Exercise inputs START
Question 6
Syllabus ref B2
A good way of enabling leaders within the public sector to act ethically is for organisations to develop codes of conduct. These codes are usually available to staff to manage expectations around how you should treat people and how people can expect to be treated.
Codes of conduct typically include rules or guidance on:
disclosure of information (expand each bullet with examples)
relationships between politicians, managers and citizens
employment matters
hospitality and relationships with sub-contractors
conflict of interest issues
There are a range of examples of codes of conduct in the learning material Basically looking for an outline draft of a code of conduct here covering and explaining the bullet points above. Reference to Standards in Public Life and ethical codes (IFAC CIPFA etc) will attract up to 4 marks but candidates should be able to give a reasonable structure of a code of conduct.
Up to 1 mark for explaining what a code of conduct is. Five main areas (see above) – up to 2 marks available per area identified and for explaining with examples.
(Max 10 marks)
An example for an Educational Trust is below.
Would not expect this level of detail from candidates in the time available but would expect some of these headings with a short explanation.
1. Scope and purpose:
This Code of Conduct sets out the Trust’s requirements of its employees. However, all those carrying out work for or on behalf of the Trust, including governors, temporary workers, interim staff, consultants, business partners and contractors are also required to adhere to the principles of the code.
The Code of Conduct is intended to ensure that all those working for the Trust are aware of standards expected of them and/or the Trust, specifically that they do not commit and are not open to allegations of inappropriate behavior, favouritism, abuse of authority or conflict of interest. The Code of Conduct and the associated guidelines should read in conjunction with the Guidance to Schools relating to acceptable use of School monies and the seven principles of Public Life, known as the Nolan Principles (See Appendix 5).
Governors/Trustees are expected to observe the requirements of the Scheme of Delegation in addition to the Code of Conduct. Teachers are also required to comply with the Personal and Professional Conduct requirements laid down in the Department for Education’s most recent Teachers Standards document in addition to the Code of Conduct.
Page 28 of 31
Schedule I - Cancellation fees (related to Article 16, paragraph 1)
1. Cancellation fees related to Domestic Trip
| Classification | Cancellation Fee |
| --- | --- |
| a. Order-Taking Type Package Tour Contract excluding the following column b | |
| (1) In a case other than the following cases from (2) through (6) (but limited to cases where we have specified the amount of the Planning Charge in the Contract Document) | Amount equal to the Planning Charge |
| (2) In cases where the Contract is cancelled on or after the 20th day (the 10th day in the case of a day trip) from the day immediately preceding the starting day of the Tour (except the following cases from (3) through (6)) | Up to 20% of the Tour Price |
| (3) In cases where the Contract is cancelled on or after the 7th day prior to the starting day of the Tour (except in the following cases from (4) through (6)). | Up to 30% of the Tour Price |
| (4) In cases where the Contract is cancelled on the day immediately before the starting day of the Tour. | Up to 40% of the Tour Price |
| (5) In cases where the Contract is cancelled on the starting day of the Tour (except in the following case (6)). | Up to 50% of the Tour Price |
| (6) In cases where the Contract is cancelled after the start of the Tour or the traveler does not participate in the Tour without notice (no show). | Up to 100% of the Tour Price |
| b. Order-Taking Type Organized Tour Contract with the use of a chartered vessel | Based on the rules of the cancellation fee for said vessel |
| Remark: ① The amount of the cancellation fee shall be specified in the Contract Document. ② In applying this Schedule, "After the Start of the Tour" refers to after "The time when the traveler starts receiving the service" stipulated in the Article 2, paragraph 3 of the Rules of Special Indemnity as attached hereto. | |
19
Exercise inputs END
* **The problem**: Starting at the line above that holds "Codes of conduct typically" and ending at the line that holds "conflict of interest issues", transcribe each line exactly and include no other lines.

* **Result of the task**:
Codes of conduct typically include rules or guidance on:
disclosure of information (expand each bullet with examples)
relationships between politicians, managers and citizens
employment matters
hospitality and relationships with sub-contractors
conflict of interest issues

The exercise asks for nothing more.